Efectivamente. Autoría desatada siempre. Pero aquí no me apunto ningún tanto por reconocer la obviedad. Es Coppola. De los cinco de San Francisco, siempre fue el más excéntrico -en la mejor acepción posible- y arriesgado tanto en su toma de decisiones (siquiera quería hacer el Padrino porque la veía un tanto mundana en concepto. Estaba enamorado de la Nouvelle Vague y de Fellini) como en su aproximación ejecutoria (que explotó en Apocalypse, uno de los rodajes más fascinantes de la historia del medio), el más desatado por pulsiones que a veces escapaban a su control (el más afín a esto podría ser Milius desde personalidades afines en las antípodas ideológicas, lo cual siempre fue muy divertido para Lucas, por cierto), pero siempre respirando cine y retroalimentado por Eleanor, a la que amaba a morir.
Coppola no ha invertido una pequeña fortuna en Megalópolis ni para recuperar la inversión o recoger beneficios crematísticos, ni para pasar a una posteridad que ya le pertenece. Siquiera como una última validación ególatra, que sería legítima por la importancia de su figura (tiene mínimo cuatro obras maestras de referencia absoluta), cara al medio que tanto ama. Nada de eso. Solo hay que catar la última rueda de prensa en Cannes, de una humildad que desarma. Proyecto colaborativo a todos los niveles. Palabras textuales. Un maestro dando una última lección a tanto payaso narcisista que pasea por el medio, tanto en despachos y comités como en faena.

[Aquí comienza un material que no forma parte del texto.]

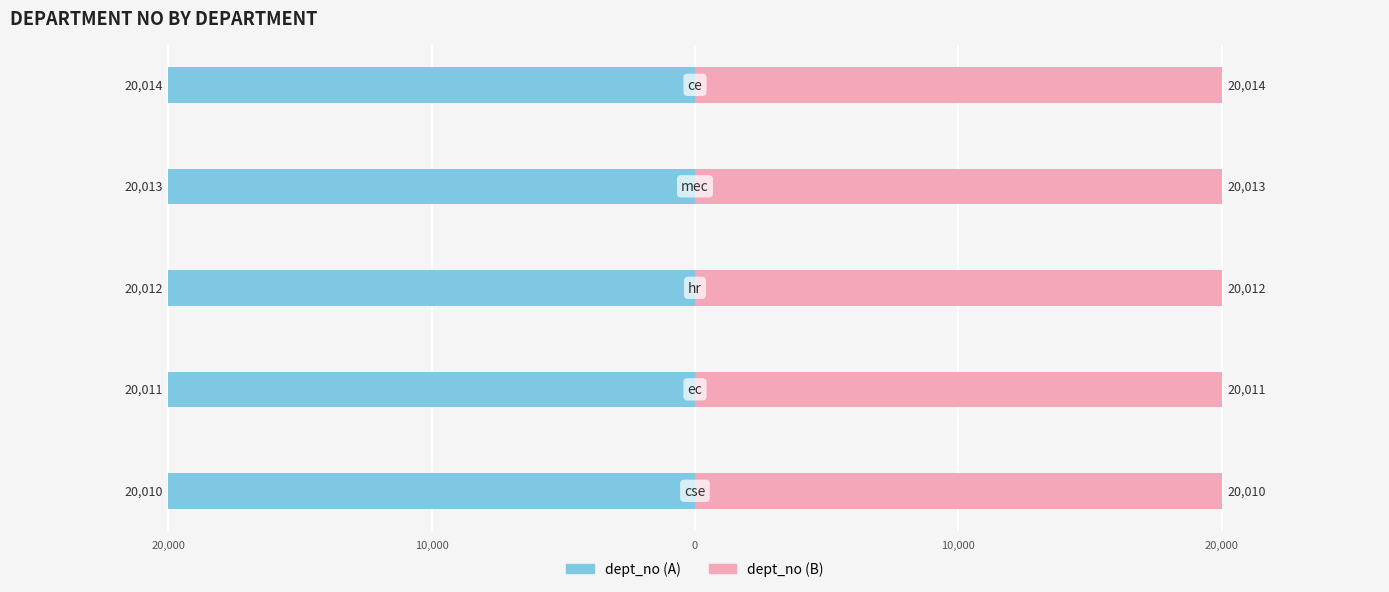

How many bars are there in total?

10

Coppola ha hecho Megalópolis porque necesitaba hacerla. No se me ocurre mejor motivo. Los resultados artísticos dictarán, aunque irónicamente, casi podría ser mi menor temor, porque no dudo que habrá muchísimo rescatable incluso en el peor escenario posible. No va a dejar indiferente a nadie en una época en la que el cine es más un producto de consumo de segunda categoría domeñado por la indolencia y la apatía, que el baluarte artístico definitivo, por aquello de conjugar en armonía tantas disciplinas. Va a ser una última lección, ya digo, después de una vida vivida. Quizás no sea su disertación más elocuente, y la emoción le trabe, pero va a decir exactamente lo que quiere, en forma y fondo, en el qué y en el cómo. Y eso, hoy día, es un privilegio.